Dataset
***
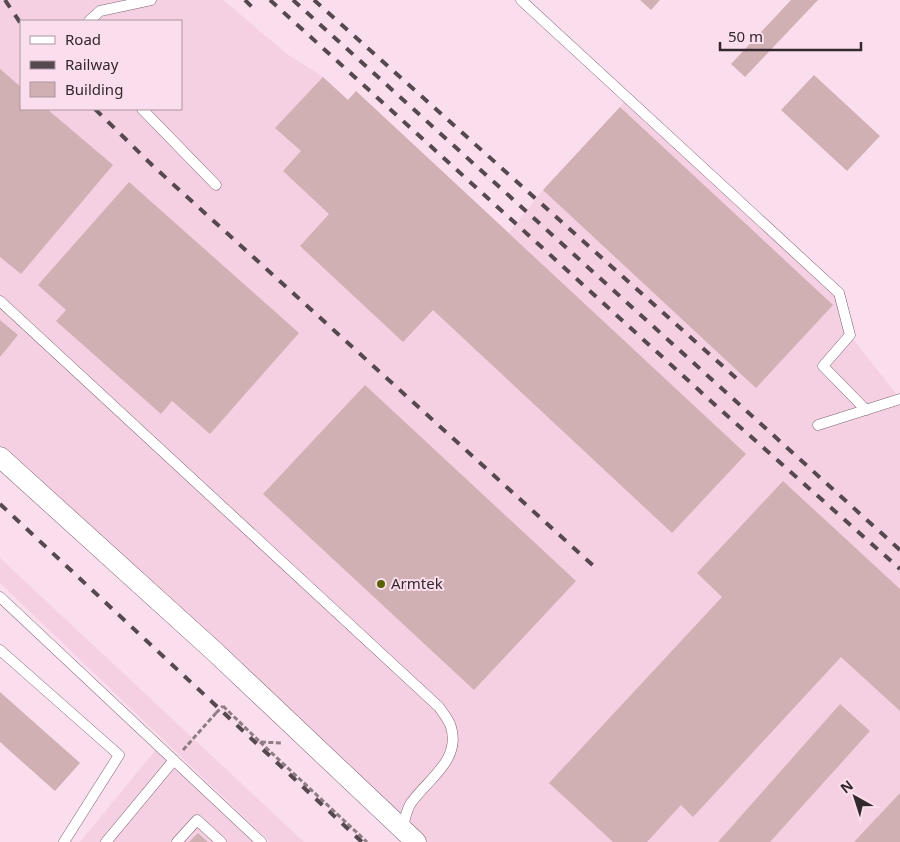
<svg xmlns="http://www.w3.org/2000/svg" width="900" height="842" viewBox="0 0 900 842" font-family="'Noto Sans',sans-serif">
  <rect width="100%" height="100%" fill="#fbdeed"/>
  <g fill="#f4d0e2" fill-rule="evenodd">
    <path d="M0,0H223L287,54L323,77L348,100L356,91L509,233L543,190L620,107L626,98L839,293L850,335L900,399V842H416L0,458ZM21,21H181V109H21Z"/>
    <polygon points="0,558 304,842 270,842 0,583"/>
    <polygon points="159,746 261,842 80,842"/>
  </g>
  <g fill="#d0b0b3">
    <polygon points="640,0 660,0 651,10"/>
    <polygon points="791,0 818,0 745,77 731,64"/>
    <polygon points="0,69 21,87 21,109 47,109 113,165 21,274 0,257"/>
    <polygon points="814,75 880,136 847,171 781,110"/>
    <polygon points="323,77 348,100 356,91 746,454 672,533 433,310 403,342 300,246 329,214 283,171 301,151 275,128"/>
    <polygon points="620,107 833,305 756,388 543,190"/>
    <polygon points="129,182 299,333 210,434 172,401 161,414 56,321 66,310 38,285"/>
    <polygon points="0,320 18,335 0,357"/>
    <polygon points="365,385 576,581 474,690 263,494"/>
    <polygon points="783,481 900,589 900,711 841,657 693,817 681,805 647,842 613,842 549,783 722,597 697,573"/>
    <polygon points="0,692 80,763 55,791 0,742"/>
    <polygon points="840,704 870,731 770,842 718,842"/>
    <polygon points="900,793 900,842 854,842"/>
    <polygon points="198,833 208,842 189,842"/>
  </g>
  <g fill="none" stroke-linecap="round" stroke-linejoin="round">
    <defs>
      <g id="service">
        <polyline points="521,0 839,293 850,335 823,366 866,410"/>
        <polyline points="89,21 100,11 151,0"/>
        <polyline points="142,109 216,185"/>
        <path d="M0,301L439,707C443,713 449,720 451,727C461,760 428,779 411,803C406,810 405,821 402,829"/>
        <polyline points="818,425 900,399"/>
        <polyline points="0,597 261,842"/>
        <polyline points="0,650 119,755 64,842"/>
        <polyline points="106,842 174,760"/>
        <polyline points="177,842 197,820 221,842"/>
      </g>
      <polyline id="minor" points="0,457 214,651 416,842"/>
    </defs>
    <use href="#service" stroke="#7d6471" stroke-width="11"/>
    <use href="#minor" stroke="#7d6471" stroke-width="21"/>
    <g stroke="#8f7d86" stroke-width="3" stroke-dasharray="5 2.5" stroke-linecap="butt">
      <polyline points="223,706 260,742 282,743"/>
      <polyline points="260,742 367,842"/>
      <polyline points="183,750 216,713"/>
    </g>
    <use href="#service" stroke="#fff" stroke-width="10"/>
    <use href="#minor" stroke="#fff" stroke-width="20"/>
    <g stroke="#55484f" stroke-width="4" stroke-dasharray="9 9" stroke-linecap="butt">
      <polyline points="5,0 21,24"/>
      <polyline points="245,0 257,12"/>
      <polyline points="270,0 713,403 900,569"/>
      <polyline points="293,0 900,550"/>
      <polyline points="314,0 736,378"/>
      <polyline points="95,109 153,166 598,570"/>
      <polyline points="0,504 362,842"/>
    </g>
    <polyline stroke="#8f7d86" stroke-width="3" stroke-dasharray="5 2.5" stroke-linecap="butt" points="216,713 223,706"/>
  </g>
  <circle fill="#5a6300" stroke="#fbdeed" stroke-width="2" cx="381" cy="584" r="5"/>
  <g text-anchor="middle" stroke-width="4" stroke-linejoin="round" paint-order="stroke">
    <g font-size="15" fill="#32282d" stroke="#fbdeed" text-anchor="start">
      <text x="391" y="589">Armtek</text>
    </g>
  </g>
  <rect x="20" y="20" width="162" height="90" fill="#fbdeed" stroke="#ab95a0"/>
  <rect x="30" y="36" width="25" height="8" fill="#ffffff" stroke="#ab95a0"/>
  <text x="65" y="45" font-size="15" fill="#32282d">Road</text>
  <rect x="30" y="61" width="25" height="8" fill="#55484f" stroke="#ab95a0"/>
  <text x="65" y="70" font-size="15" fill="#32282d">Railway</text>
  <rect x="30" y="82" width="25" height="15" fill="#d0b0b3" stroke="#ab95a0"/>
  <text x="65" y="95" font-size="15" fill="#32282d">Building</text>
  <g transform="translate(855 797) rotate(321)" stroke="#fbdeed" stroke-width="4" paint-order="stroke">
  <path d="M0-4L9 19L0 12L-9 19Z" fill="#32282d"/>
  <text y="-8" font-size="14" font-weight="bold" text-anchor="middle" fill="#32282d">N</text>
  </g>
  <path d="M720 42v8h141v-8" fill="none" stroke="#32282d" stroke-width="2.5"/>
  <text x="728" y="42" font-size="15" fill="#32282d" stroke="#fbdeed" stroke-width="4" paint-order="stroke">50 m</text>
</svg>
***
The problem
Where pictures appear in the records, leave them out; output everything else exactly.

Response to the task
<svg xmlns="http://www.w3.org/2000/svg" width="900" height="842" viewBox="0 0 900 842" font-family="'Noto Sans',sans-serif">
  <rect width="100%" height="100%" fill="#fbdeed"/>
  <g fill="#f4d0e2" fill-rule="evenodd">
    <path d="M0,0H223L287,54L323,77L348,100L356,91L509,233L543,190L620,107L626,98L839,293L850,335L900,399V842H416L0,458ZM21,21H181V109H21Z"/>
    <polygon points="0,558 304,842 270,842 0,583"/>
    <polygon points="159,746 261,842 80,842"/>
  </g>
  <g fill="#d0b0b3">
    <polygon points="640,0 660,0 651,10"/>
    <polygon points="791,0 818,0 745,77 731,64"/>
    <polygon points="0,69 21,87 21,109 47,109 113,165 21,274 0,257"/>
    <polygon points="814,75 880,136 847,171 781,110"/>
    <polygon points="323,77 348,100 356,91 746,454 672,533 433,310 403,342 300,246 329,214 283,171 301,151 275,128"/>
    <polygon points="620,107 833,305 756,388 543,190"/>
    <polygon points="129,182 299,333 210,434 172,401 161,414 56,321 66,310 38,285"/>
    <polygon points="0,320 18,335 0,357"/>
    <polygon points="365,385 576,581 474,690 263,494"/>
    <polygon points="783,481 900,589 900,711 841,657 693,817 681,805 647,842 613,842 549,783 722,597 697,573"/>
    <polygon points="0,692 80,763 55,791 0,742"/>
    <polygon points="840,704 870,731 770,842 718,842"/>
    <polygon points="900,793 900,842 854,842"/>
    <polygon points="198,833 208,842 189,842"/>
  </g>
  <g fill="none" stroke-linecap="round" stroke-linejoin="round">
    <defs>
      <g id="service">
        <polyline points="521,0 839,293 850,335 823,366 866,410"/>
        <polyline points="89,21 100,11 151,0"/>
        <polyline points="142,109 216,185"/>
        <path d="M0,301L439,707C443,713 449,720 451,727C461,760 428,779 411,803C406,810 405,821 402,829"/>
        <polyline points="818,425 900,399"/>
        <polyline points="0,597 261,842"/>
        <polyline points="0,650 119,755 64,842"/>
        <polyline points="106,842 174,760"/>
        <polyline points="177,842 197,820 221,842"/>
      </g>
      <polyline id="minor" points="0,457 214,651 416,842"/>
    </defs>
    <use href="#service" stroke="#7d6471" stroke-width="11"/>
    <use href="#minor" stroke="#7d6471" stroke-width="21"/>
    <g stroke="#8f7d86" stroke-width="3" stroke-dasharray="5 2.5" stroke-linecap="butt">
      <polyline points="223,706 260,742 282,743"/>
      <polyline points="260,742 367,842"/>
      <polyline points="183,750 216,713"/>
    </g>
    <use href="#service" stroke="#fff" stroke-width="10"/>
    <use href="#minor" stroke="#fff" stroke-width="20"/>
    <g stroke="#55484f" stroke-width="4" stroke-dasharray="9 9" stroke-linecap="butt">
      <polyline points="5,0 21,24"/>
      <polyline points="245,0 257,12"/>
      <polyline points="270,0 713,403 900,569"/>
      <polyline points="293,0 900,550"/>
      <polyline points="314,0 736,378"/>
      <polyline points="95,109 153,166 598,570"/>
      <polyline points="0,504 362,842"/>
    </g>
    <polyline stroke="#8f7d86" stroke-width="3" stroke-dasharray="5 2.5" stroke-linecap="butt" points="216,713 223,706"/>
  </g>
  <circle fill="#5a6300" stroke="#fbdeed" stroke-width="2" cx="381" cy="584" r="5"/>
  <g text-anchor="middle" stroke-width="4" stroke-linejoin="round" paint-order="stroke">
    <g font-size="15" fill="#32282d" stroke="#fbdeed" text-anchor="start">
      <text x="391" y="589">Armtek</text>
    </g>
  </g>
  <rect x="20" y="20" width="162" height="90" fill="#fbdeed" stroke="#ab95a0"/>
  <rect x="30" y="36" width="25" height="8" fill="#ffffff" stroke="#ab95a0"/>
  <text x="65" y="45" font-size="15" fill="#32282d">Road</text>
  <rect x="30" y="61" width="25" height="8" fill="#55484f" stroke="#ab95a0"/>
  <text x="65" y="70" font-size="15" fill="#32282d">Railway</text>
  <rect x="30" y="82" width="25" height="15" fill="#d0b0b3" stroke="#ab95a0"/>
  <text x="65" y="95" font-size="15" fill="#32282d">Building</text>
  <g transform="translate(855 797) rotate(321)" stroke="#fbdeed" stroke-width="4" paint-order="stroke">
  <path d="M0-4L9 19L0 12L-9 19Z" fill="#32282d"/>
  <text y="-8" font-size="14" font-weight="bold" text-anchor="middle" fill="#32282d">N</text>
  </g>
  <path d="M720 42v8h141v-8" fill="none" stroke="#32282d" stroke-width="2.5"/>
  <text x="728" y="42" font-size="15" fill="#32282d" stroke="#fbdeed" stroke-width="4" paint-order="stroke">50 m</text>
</svg>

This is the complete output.